When Christ comes to us, he will appear to us as someone who opens our eyes from complacency and forces us to see the present for all its stark, ugly reality—a reality we did not necessarily see before as ugly. When Christ appears to us, he will challenge us. He will nudge us outside the boundaries we have set for ourselves. He will shake us to our very core and make us tremble there.
So, we ask ourselves this morning: when he appears to us, will we be ready? Or will we find ourselves annoyed and put out by that visitation? Will we find ourselves devastated and hurt by it? Will we simply turn into ourselves in some defensive mode and block him from us?
The message we can take away from today’s parable is this: are we ready when Christ comes to us?
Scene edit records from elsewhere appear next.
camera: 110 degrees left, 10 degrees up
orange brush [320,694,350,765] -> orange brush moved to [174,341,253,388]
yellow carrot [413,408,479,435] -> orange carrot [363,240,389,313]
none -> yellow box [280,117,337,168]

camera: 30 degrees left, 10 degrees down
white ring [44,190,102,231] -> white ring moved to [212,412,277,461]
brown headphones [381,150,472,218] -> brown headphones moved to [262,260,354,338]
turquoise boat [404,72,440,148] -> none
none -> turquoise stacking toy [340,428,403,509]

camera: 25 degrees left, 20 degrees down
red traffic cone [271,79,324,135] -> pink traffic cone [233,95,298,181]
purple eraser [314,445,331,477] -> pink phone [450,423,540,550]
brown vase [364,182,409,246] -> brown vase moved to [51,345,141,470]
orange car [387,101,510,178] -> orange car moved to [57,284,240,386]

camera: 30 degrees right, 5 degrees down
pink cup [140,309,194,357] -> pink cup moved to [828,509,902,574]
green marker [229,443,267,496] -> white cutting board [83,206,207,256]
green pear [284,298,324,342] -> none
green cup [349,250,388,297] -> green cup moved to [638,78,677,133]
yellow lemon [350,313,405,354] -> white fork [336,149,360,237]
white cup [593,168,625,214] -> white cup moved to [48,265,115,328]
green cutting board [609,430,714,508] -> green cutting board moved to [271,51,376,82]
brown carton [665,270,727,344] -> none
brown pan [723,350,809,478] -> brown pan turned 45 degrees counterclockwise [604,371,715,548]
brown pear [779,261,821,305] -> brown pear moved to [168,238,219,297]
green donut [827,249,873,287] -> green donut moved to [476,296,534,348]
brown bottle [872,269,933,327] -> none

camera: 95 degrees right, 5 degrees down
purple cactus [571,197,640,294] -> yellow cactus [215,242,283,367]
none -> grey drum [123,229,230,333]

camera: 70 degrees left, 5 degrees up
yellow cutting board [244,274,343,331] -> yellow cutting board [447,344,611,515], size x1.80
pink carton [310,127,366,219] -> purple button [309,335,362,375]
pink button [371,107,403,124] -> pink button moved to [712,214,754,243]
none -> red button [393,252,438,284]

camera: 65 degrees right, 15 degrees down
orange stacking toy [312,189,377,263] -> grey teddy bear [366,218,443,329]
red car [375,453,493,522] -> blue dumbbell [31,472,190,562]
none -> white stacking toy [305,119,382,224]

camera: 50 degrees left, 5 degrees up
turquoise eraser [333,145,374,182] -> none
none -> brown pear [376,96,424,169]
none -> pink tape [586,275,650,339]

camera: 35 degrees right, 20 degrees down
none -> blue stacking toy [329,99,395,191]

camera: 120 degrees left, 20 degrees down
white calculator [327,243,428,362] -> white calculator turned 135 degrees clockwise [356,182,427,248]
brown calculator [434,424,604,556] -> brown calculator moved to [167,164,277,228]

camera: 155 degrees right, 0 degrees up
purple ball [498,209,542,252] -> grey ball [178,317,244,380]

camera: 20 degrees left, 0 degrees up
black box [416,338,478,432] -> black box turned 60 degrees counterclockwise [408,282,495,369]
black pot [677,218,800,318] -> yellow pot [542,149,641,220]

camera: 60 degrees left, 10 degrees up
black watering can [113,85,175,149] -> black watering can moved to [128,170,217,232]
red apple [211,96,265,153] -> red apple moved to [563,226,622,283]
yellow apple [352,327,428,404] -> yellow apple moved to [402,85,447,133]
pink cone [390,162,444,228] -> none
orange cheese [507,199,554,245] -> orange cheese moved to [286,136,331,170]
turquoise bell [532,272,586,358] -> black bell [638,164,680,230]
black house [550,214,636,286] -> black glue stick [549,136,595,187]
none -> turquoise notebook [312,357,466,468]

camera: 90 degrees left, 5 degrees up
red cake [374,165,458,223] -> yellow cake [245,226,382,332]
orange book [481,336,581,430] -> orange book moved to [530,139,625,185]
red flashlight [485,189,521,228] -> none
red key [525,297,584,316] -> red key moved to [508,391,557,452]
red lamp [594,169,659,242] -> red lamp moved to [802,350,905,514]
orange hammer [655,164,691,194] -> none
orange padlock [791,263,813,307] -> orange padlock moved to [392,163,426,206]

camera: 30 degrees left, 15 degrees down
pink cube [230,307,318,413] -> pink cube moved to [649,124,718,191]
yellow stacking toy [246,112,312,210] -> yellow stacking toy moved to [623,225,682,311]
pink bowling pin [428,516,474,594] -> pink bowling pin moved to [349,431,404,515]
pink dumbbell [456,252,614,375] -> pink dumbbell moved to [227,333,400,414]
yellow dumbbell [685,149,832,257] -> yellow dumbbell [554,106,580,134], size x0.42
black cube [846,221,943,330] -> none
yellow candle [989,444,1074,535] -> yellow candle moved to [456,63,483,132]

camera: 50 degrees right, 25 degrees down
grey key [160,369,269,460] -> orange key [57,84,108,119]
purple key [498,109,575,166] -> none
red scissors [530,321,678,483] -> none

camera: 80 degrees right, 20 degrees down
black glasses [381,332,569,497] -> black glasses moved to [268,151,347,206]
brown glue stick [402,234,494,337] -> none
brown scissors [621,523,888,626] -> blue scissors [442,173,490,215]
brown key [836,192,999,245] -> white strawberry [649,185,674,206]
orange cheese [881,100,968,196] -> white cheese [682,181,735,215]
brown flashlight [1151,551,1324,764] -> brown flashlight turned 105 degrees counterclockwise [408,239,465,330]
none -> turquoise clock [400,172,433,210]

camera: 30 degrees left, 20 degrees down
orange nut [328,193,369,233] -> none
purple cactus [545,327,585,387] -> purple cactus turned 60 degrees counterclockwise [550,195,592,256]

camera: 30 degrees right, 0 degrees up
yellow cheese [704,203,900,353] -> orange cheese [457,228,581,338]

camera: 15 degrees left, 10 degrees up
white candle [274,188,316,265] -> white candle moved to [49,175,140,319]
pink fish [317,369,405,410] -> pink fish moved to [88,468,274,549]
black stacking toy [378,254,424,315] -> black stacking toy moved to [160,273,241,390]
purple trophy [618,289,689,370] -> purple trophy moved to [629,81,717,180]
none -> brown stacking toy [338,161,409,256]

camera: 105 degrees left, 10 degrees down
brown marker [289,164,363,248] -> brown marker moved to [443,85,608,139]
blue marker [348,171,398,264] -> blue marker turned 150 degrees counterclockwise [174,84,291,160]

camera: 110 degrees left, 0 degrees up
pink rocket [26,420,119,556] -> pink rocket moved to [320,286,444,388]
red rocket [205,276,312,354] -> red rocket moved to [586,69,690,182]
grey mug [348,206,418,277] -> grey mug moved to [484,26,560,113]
The parable today reminds us that we have a choice: we can either be wise or we can be foolish. Wise here means more than just being smart, as I said.
Trust me, in that moment when Christ appears, it will not matter that we have read the right books and gone to the right schools.
It means being prepared. It means being savvy enough to know that life is going to throw us a few surprises and in those moments we need to be ready. To be truly wise means to know full well that the things this life throws at us doesn’t defeat us. To be wise means that we go through this life prepared.
On this Stewardship Sunday, of course, we discuss being prepared quite a lot. Stewardship time is a time for us to use our resources with real wisdom and t help us be prepared. Stewardship is a time for us to look with wisdom at the financial resources we have as well as the gifts we have and decide how we are going to share those resources in a place like St. Stephen’s.
St. Stephen’s is a place where we strive hard to be prepared for Christ appearing among us and with us.
In a few short weeks, on December 17th, we will dedicate and bless our next stained glass window. That window reflects perfectly so much of what we do well here at St. Stephen’s. The message in the window dedicated to Sts. Benedict and Scholastica, is:
LET ALL WHO ARRIVE BE RECEIVED AS CHRIST
This comes from the Rule of St. Benedict. This is something we have been doing here at St. Stephen’s for many, many years. The question to ask ourselves during this Stewardship time is, how can I help to make sure that all who arrive here at St. Stephen’s are received as Christ, the Bridegroom.
As we near the Advent in a few weeks, we can already hear that familiar rallying cry:
That is also the rallying cry for Stewardship time.
We need to be like the wise bridesmaids. We need to prepared when Christ, the Bridegroom comes to us. We need to welcome him and receive him as he deserves to be received in whatever guise he chooses to come to us. Like those wise bridesmaids, we need to be wise, we need to be savvy.
We can’t go through life with a complacent attitude—expecting that others are going to take of these things for us. That is why we give of our finances, of our time and of all our resources.
We must not be the foolish bridesmaids who wander about aimlessly, unprepared for what life throws at them, expecting others to give and to work. We must instead be like the wise bridesmaids, who are alert and prepared, who are ready to heed the call of the bridegroom—Christ—when he calls upon us in the dark night of our lives. We must be wise and ready in case he shows up at times other than we expect.
So let us be wise. Let us be prepared. Let us bring the oil to fill our lamps through the long night.
Whenever we celebrate a baptism here at St. Stephen’s, we add a wonderful statement when we hand the baptismal candle, lit from the Paschal Candle, to the parents and godparents. We say:
Receive the Light of Christ, so that when the Bridegroom comes, you may go forth with all the saints to meet him; and see that you keep the grace of your Baptism.
We are hearing those words anew this morning. Let us keep the grace of our Baptism. Let us continue to carry the Light of Christ within us, so that when the Bridegroom comes, we may rush to meet him. Let us be prepared for that glorious day when the Bridegroom calls us by name and invites us in to the banquet.